WHAT IS BEING ASKED: Copy every line of text in the records below, keeping each character and line break the same.

MATERIAL FOR THE TASK:
※
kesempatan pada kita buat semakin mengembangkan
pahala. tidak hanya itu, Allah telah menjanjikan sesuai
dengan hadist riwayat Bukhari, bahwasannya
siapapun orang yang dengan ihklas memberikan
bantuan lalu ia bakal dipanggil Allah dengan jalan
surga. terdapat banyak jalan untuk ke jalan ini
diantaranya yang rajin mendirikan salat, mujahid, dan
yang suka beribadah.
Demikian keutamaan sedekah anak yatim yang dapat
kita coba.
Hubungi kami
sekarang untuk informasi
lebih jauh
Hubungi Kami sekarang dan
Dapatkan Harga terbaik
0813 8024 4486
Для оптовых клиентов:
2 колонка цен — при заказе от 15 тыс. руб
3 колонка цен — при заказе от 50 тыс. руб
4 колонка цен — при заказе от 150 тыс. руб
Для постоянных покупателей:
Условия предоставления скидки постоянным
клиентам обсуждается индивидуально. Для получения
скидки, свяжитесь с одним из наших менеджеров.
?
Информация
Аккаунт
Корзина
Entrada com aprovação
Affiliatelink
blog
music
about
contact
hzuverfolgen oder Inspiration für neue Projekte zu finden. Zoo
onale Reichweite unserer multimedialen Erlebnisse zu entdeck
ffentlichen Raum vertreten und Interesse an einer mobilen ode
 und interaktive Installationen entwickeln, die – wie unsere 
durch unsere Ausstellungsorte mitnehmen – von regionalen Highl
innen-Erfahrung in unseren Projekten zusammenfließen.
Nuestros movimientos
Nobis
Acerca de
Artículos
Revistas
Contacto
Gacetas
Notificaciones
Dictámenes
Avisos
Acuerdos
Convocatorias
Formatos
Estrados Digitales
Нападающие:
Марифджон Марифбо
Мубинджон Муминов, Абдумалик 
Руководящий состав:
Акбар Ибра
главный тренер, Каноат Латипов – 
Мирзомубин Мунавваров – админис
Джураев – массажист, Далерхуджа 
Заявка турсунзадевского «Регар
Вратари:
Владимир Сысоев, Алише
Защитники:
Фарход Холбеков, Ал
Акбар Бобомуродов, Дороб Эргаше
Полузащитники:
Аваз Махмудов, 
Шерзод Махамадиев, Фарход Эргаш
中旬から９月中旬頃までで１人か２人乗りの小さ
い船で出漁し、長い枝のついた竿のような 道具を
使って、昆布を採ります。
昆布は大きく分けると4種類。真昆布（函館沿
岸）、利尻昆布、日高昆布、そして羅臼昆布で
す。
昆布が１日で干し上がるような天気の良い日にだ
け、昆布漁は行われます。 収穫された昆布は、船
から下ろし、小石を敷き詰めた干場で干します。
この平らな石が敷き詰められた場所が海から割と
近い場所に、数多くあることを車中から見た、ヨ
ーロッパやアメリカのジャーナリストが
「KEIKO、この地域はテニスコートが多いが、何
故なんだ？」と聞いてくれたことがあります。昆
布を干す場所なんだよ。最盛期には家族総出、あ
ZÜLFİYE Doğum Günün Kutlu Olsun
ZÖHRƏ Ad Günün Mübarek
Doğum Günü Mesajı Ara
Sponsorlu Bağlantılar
※
WRITTEN SOLUTION:
kesempatan pada kita buat semakin mengembangkan
pahala. tidak hanya itu, Allah telah menjanjikan sesuai
dengan hadist riwayat Bukhari, bahwasannya
siapapun orang yang dengan ihklas memberikan
bantuan lalu ia bakal dipanggil Allah dengan jalan
surga. terdapat banyak jalan untuk ke jalan ini
diantaranya yang rajin mendirikan salat, mujahid, dan
yang suka beribadah.
Demikian keutamaan sedekah anak yatim yang dapat
kita coba.
Hubungi kami
sekarang untuk informasi
lebih jauh
Hubungi Kami sekarang dan
Dapatkan Harga terbaik
0813 8024 4486
Для оптовых клиентов:
2 колонка цен — при заказе от 15 тыс. руб
3 колонка цен — при заказе от 50 тыс. руб
4 колонка цен — при заказе от 150 тыс. руб
Для постоянных покупателей:
Условия предоставления скидки постоянным
клиентам обсуждается индивидуально. Для получения
скидки, свяжитесь с одним из наших менеджеров.
?
Информация
Аккаунт
Корзина
Entrada com aprovação
Affiliatelink
blog
music
about
contact
hzuverfolgen oder Inspiration für neue Projekte zu finden. Zoo
onale Reichweite unserer multimedialen Erlebnisse zu entdeck
ffentlichen Raum vertreten und Interesse an einer mobilen ode
 und interaktive Installationen entwickeln, die – wie unsere 
durch unsere Ausstellungsorte mitnehmen – von regionalen Highl
innen-Erfahrung in unseren Projekten zusammenfließen.
Nuestros movimientos
Nobis
Acerca de
Artículos
Revistas
Contacto
Gacetas
Notificaciones
Dictámenes
Avisos
Acuerdos
Convocatorias
Formatos
Estrados Digitales
Нападающие:
Марифджон Марифбо
Мубинджон Муминов, Абдумалик 
Руководящий состав:
Акбар Ибра
главный тренер, Каноат Латипов – 
Мирзомубин Мунавваров – админис
Джураев – массажист, Далерхуджа 
Заявка турсунзадевского «Регар
Вратари:
Владимир Сысоев, Алише
Защитники:
Фарход Холбеков, Ал
Акбар Бобомуродов, Дороб Эргаше
Полузащитники:
Аваз Махмудов, 
Шерзод Махамадиев, Фарход Эргаш
中旬から９月中旬頃までで１人か２人乗りの小さ
い船で出漁し、長い枝のついた竿のような 道具を
使って、昆布を採ります。
昆布は大きく分けると4種類。真昆布（函館沿
岸）、利尻昆布、日高昆布、そして羅臼昆布で
す。
昆布が１日で干し上がるような天気の良い日にだ
け、昆布漁は行われます。 収穫された昆布は、船
から下ろし、小石を敷き詰めた干場で干します。
この平らな石が敷き詰められた場所が海から割と
近い場所に、数多くあることを車中から見た、ヨ
ーロッパやアメリカのジャーナリストが
「KEIKO、この地域はテニスコートが多いが、何
故なんだ？」と聞いてくれたことがあります。昆
布を干す場所なんだよ。最盛期には家族総出、あ
ZÜLFİYE Doğum Günün Kutlu Olsun
ZÖHRƏ Ad Günün Mübarek
Doğum Günü Mesajı Ara
Sponsorlu Bağlantılar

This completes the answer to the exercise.